Activity: Begin at the line containing "208 348 337.7" in the data below and go on through the line containing "190 416 2.41", repeating each line exactly; include both ends and no other line.

Data extracted from a collection:
++++

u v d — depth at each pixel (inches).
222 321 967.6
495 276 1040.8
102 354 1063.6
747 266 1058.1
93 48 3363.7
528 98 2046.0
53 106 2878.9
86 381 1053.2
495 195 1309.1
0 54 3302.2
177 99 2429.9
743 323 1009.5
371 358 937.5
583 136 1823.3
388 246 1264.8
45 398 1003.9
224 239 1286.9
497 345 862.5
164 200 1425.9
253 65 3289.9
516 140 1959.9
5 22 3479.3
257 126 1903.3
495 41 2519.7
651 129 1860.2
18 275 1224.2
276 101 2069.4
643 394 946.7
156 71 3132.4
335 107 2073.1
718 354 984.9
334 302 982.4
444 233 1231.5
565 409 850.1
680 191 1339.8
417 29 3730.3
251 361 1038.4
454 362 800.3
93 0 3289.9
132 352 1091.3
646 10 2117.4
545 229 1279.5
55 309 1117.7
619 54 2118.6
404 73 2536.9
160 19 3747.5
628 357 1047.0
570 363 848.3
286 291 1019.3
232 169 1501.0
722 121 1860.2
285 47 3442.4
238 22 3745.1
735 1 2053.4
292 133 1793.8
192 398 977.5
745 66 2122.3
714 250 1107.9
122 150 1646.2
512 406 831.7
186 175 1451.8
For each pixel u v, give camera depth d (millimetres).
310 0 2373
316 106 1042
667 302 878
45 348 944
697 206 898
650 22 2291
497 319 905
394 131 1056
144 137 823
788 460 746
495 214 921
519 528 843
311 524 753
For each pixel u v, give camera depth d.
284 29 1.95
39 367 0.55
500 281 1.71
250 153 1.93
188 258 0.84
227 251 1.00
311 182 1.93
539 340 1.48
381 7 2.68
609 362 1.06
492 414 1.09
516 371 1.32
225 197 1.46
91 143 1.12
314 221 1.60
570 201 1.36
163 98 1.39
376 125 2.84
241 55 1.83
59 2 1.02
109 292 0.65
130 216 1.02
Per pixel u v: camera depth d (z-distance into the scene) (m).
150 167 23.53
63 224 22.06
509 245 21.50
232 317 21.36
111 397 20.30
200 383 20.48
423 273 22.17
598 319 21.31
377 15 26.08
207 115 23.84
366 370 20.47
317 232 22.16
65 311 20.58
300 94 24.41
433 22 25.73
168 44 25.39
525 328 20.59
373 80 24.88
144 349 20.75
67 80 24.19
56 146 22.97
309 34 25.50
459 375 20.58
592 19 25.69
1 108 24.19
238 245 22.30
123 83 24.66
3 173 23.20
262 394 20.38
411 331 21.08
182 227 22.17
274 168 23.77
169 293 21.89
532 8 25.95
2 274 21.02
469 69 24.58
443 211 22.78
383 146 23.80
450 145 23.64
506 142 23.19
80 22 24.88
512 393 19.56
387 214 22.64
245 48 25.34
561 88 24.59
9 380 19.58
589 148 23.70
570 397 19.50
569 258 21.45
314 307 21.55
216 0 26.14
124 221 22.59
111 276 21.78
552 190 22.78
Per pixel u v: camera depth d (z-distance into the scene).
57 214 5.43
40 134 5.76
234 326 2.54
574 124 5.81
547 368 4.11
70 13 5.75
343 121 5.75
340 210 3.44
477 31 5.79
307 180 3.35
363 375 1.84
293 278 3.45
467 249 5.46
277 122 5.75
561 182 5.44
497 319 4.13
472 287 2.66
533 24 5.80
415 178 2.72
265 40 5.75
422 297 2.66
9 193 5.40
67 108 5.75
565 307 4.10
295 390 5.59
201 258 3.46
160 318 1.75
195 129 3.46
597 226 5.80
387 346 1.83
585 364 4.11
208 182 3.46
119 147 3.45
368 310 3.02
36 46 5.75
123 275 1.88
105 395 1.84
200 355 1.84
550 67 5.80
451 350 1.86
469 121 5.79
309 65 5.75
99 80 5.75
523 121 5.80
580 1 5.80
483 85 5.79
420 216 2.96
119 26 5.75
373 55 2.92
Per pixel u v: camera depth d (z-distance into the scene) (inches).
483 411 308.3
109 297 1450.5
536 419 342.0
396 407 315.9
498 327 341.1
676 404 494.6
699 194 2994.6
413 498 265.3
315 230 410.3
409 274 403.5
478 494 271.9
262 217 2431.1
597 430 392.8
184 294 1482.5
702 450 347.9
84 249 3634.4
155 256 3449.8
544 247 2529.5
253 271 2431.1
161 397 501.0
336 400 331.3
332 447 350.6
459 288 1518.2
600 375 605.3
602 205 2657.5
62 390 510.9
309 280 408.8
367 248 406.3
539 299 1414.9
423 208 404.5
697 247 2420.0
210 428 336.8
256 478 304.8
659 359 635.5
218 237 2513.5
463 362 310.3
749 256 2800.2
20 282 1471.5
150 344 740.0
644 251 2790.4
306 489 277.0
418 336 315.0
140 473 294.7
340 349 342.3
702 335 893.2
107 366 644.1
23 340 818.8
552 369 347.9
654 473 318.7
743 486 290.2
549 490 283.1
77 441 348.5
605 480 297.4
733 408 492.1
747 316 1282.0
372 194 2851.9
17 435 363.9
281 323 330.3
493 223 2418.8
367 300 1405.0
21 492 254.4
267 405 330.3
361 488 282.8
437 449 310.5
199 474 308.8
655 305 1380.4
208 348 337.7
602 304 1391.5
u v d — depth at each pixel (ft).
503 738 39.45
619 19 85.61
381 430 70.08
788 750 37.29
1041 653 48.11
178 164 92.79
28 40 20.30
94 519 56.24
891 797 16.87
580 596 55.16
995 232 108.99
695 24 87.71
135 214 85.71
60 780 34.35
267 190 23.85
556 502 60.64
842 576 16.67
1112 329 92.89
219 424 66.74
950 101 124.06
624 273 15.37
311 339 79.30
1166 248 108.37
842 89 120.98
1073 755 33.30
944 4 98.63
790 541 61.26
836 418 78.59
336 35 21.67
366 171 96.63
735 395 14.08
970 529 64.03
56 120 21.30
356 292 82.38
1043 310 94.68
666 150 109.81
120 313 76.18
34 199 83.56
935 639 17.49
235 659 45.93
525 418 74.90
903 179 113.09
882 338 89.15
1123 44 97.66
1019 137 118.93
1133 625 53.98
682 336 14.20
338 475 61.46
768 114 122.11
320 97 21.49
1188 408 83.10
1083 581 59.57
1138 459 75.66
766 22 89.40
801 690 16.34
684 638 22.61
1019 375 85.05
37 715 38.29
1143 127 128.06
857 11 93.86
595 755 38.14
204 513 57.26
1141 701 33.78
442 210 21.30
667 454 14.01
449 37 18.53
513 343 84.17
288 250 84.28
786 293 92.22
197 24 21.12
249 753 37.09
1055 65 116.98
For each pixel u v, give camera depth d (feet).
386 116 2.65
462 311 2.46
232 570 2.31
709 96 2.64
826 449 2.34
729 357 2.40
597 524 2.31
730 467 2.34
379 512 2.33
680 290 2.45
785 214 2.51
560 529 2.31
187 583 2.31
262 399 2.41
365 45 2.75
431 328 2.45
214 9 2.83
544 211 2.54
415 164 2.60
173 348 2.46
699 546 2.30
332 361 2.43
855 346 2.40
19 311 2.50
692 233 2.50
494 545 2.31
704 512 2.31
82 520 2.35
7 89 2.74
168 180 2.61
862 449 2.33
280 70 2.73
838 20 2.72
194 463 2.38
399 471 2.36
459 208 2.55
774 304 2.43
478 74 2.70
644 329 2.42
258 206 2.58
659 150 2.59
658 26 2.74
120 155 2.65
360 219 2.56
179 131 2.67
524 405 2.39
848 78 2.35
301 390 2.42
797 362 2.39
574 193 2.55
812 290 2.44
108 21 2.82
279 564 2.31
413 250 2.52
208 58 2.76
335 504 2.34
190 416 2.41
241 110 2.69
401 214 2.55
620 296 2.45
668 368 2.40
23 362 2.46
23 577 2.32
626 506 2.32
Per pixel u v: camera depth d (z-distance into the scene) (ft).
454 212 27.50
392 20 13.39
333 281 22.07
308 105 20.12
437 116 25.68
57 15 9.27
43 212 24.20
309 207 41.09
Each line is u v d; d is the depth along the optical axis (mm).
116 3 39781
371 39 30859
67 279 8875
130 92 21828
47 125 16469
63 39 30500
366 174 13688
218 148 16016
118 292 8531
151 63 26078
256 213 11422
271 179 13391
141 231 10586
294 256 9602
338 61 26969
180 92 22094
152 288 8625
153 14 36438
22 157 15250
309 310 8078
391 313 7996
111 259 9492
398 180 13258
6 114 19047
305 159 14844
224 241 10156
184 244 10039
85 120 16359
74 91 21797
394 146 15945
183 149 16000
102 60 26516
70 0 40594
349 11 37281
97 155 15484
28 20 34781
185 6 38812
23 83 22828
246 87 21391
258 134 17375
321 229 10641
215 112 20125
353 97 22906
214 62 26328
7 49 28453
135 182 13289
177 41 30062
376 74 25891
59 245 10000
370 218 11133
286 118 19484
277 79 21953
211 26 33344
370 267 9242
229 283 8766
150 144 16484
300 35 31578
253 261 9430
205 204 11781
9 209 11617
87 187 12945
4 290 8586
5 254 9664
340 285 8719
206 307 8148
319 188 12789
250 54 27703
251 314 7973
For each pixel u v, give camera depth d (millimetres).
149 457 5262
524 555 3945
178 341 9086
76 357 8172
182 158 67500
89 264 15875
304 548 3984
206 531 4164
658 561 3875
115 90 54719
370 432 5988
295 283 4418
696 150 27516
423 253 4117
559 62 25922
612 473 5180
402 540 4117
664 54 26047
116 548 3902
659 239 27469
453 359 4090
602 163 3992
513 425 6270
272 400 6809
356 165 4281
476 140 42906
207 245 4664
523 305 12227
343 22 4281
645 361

++++

Response for this exercise:
208 348 337.7
602 304 1391.5
u v d — depth at each pixel (ft).
503 738 39.45
619 19 85.61
381 430 70.08
788 750 37.29
1041 653 48.11
178 164 92.79
28 40 20.30
94 519 56.24
891 797 16.87
580 596 55.16
995 232 108.99
695 24 87.71
135 214 85.71
60 780 34.35
267 190 23.85
556 502 60.64
842 576 16.67
1112 329 92.89
219 424 66.74
950 101 124.06
624 273 15.37
311 339 79.30
1166 248 108.37
842 89 120.98
1073 755 33.30
944 4 98.63
790 541 61.26
836 418 78.59
336 35 21.67
366 171 96.63
735 395 14.08
970 529 64.03
56 120 21.30
356 292 82.38
1043 310 94.68
666 150 109.81
120 313 76.18
34 199 83.56
935 639 17.49
235 659 45.93
525 418 74.90
903 179 113.09
882 338 89.15
1123 44 97.66
1019 137 118.93
1133 625 53.98
682 336 14.20
338 475 61.46
768 114 122.11
320 97 21.49
1188 408 83.10
1083 581 59.57
1138 459 75.66
766 22 89.40
801 690 16.34
684 638 22.61
1019 375 85.05
37 715 38.29
1143 127 128.06
857 11 93.86
595 755 38.14
204 513 57.26
1141 701 33.78
442 210 21.30
667 454 14.01
449 37 18.53
513 343 84.17
288 250 84.28
786 293 92.22
197 24 21.12
249 753 37.09
1055 65 116.98
For each pixel u v, give camera depth d (feet).
386 116 2.65
462 311 2.46
232 570 2.31
709 96 2.64
826 449 2.34
729 357 2.40
597 524 2.31
730 467 2.34
379 512 2.33
680 290 2.45
785 214 2.51
560 529 2.31
187 583 2.31
262 399 2.41
365 45 2.75
431 328 2.45
214 9 2.83
544 211 2.54
415 164 2.60
173 348 2.46
699 546 2.30
332 361 2.43
855 346 2.40
19 311 2.50
692 233 2.50
494 545 2.31
704 512 2.31
82 520 2.35
7 89 2.74
168 180 2.61
862 449 2.33
280 70 2.73
838 20 2.72
194 463 2.38
399 471 2.36
459 208 2.55
774 304 2.43
478 74 2.70
644 329 2.42
258 206 2.58
659 150 2.59
658 26 2.74
120 155 2.65
360 219 2.56
179 131 2.67
524 405 2.39
848 78 2.35
301 390 2.42
797 362 2.39
574 193 2.55
812 290 2.44
108 21 2.82
279 564 2.31
413 250 2.52
208 58 2.76
335 504 2.34
190 416 2.41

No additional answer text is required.